1)The Code was meant for the ancient Israelites and no one else.

 2)Its prohibitions didn’t apply to anyone prior to the time Moses first communicated them.

 3)Its prohibitions never applied to Christians, since the arrival of Jesus Christ on Earth invalidated the Code for all who believed in Him.

The Reverend fails to make one important point, though: The incident where the Israelites worshiped a golden calf (Exodus 32: 1-6) is what motivated God to impose laws on them in addition to the Ten Commandments. The Holiness Code was a punishment! The Exodus narrative tells us God wanted to destroy the Israelites for their brazen act of idolatry, but Moses persuaded Him not to do so (Exodus 32: 7-14). Instead, He imposed the Code, and it apparently was the direct result of Moses’ plea that his people be allowed to atone for their sin (Exodus 32: 30). The absence of this understanding makes Rev. Brentlinger’s argument incomplete, but even so, he manages to drive a stake firmly through the heart of Vampire Leviticus! He methodically dismantles the myth that Christian doctrine criminalizes homosexual expression.

Such solid writing deserved better than being undermined in the next chapter, but unfortunately, that’s what happened! To drive home his point that Lesbian and Gay couples aren’t condemned by God, Rev. Brentlinger draws dubious “analogies” with well-known practitioners of incest and polygamy from Scripture like Abraham, Amram and Jacob. The implication is that if God was OK with these kinds of couplings, He surely must have been OK with homosexuality! Here is where eisogesis first distorts the author’s reasoning. He fails to make a convincing argument, but succeeds at unintentionally stigmatizing same-gender relationships, and giving Fundamentalists fresh justification to equate Gay identity with deviant sexual practice!

The desire for a same-gender lover is an expression of inborn androgyny, something that's certainly not true about the desire to marry multiple spouses or sleep with a sibling! LesBiGay love should never be likened to polygamy and incest, not for any reason! What was the Reverend thinking?

"Gay Bibliolatry 101" continues with Part Two.

14 April 2008

Gay Bibliolatry 101 (Part Two)

* **The data**:

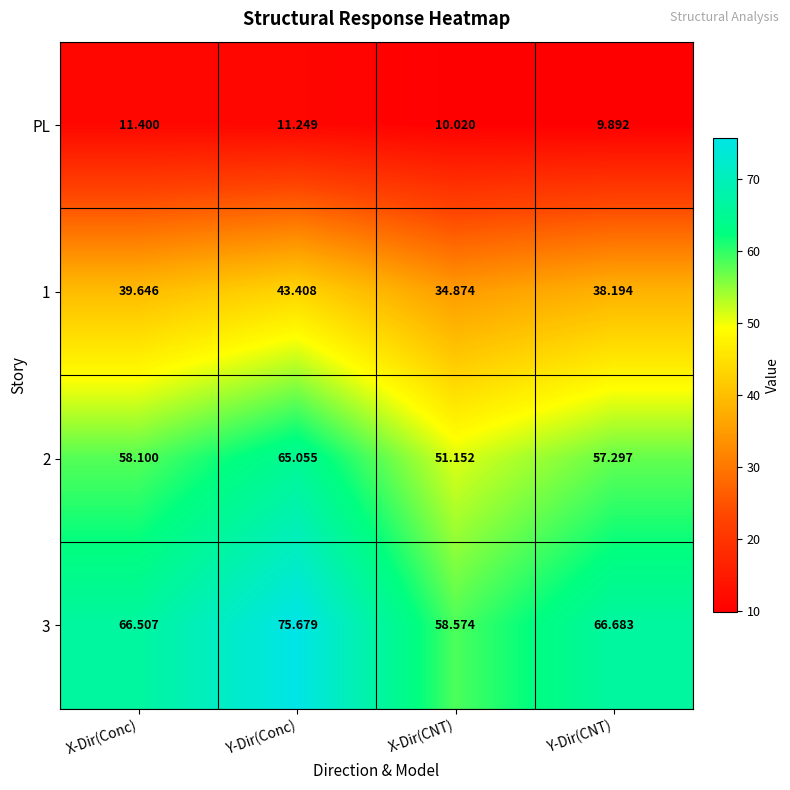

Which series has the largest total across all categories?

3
---
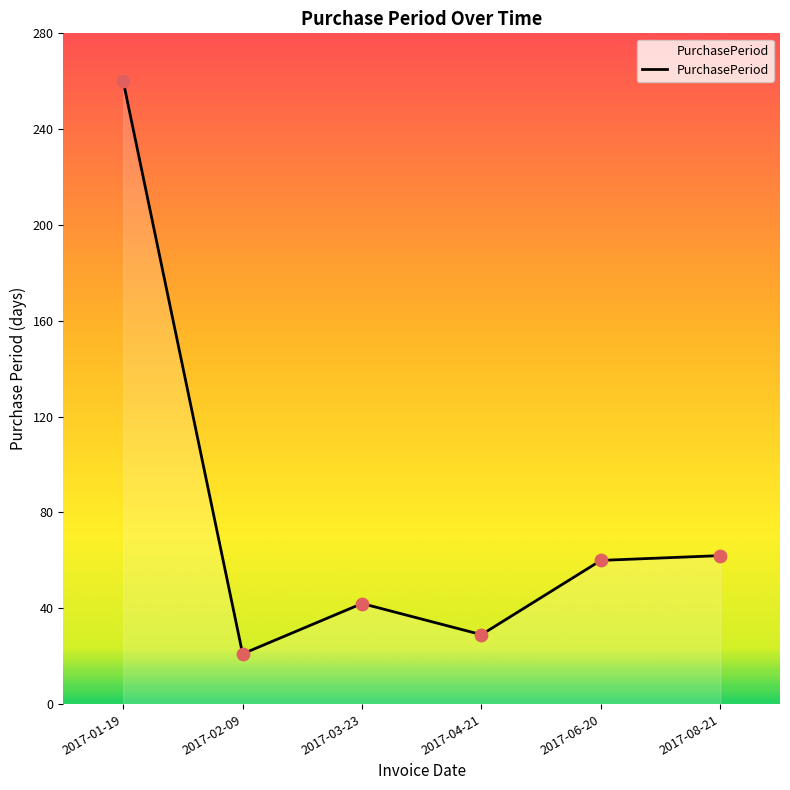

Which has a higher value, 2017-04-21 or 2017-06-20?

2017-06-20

* **Study questions**:
1. In the review, which incident led God to impose laws on the Israelites beyond the Ten Commandments?
2. Why does the review object to Rev. Brentlinger comparing same-gender couples with the incest and polygamy of figures like Abraham, Amram and Jacob? Answer in one to three sentences.
3. Carry on the review from its last line, writing the opening of Part Two.

* **List of answers**:
1. The Israelites' worship of a golden calf (Exodus 32: 1-6).

2. The review says the desire for a same-gender lover expresses inborn androgyny, which is not true of wanting multiple spouses or a sibling. It also says the comparison fails to convince and instead stigmatizes same-gender relationships, giving Fundamentalists fresh grounds to equate Gay identity with deviant sexual practice.

3.
Gay Christian 101

After tumbling to such a rhetorical low, Rev. Brentlinger climbs back up to previous heights in his chapter devoted to the David and Jonathan story. Denial is strong about the nature of the relationship between the future King of Israel and the son of his nemesis, King Saul, and not just among Fundamentalists! The author demolishes the foundation of that denial by exploring the narrative in depth and studying the men’s interaction with one another. He proves that the bond they shared was a marriage bond; he points out that Jonathan expressed the intention to become David’s consort after he assumed rule over Israel; he reveals that King Saul used vulgar language to explicitly accuse his son of being David’s lover; and he presents the strongest evidence yet of sexual contact between the pair.

Here, Rev. Brentlinger imposes no interpretation on the text; he merely clarifies what it says. He is particularly effective in his translations of ancient Hebrew words such as ahabah/ahab, meaning romantic love, qashar, meaning romantic attachment, and gadal, which connotes sexual arousal in some contexts.

He goes too far, though, when he insists that David and Jonathan's spiritual marriage be accepted as fact because “the Holy Spirit is (its) ultimate author”(p. 145). That kind of statement makes his polemic sound desperate, and it shouldn’t sound that way. All he really needs to say is that the David and Jonathan narrative describes erotic same-gender love (which he does say, quite eloquently), and that God caused these men to fall in love by binding their souls together (which is clearly stated in 1 Samuel 18: 1). Except for that single digression, "The Amazing Love Story of David and Jonathan" is a well-written chapter containing essential information for Gay and Straight Christians alike.

Unfortunately, his next chapter is an exercise in tortured logic! It attempts to make credible a shibboleth that circulates among many Liberal Christians: That Jesus Christ healed the lover of a "Gay" Roman centurion, in similar accounts found in the 8th chapter of Matthew and the 7th chapter of Luke. I first refuted this myth in my essay titled  "WMAs (Weapons of Mass Affirmation)", Part Two.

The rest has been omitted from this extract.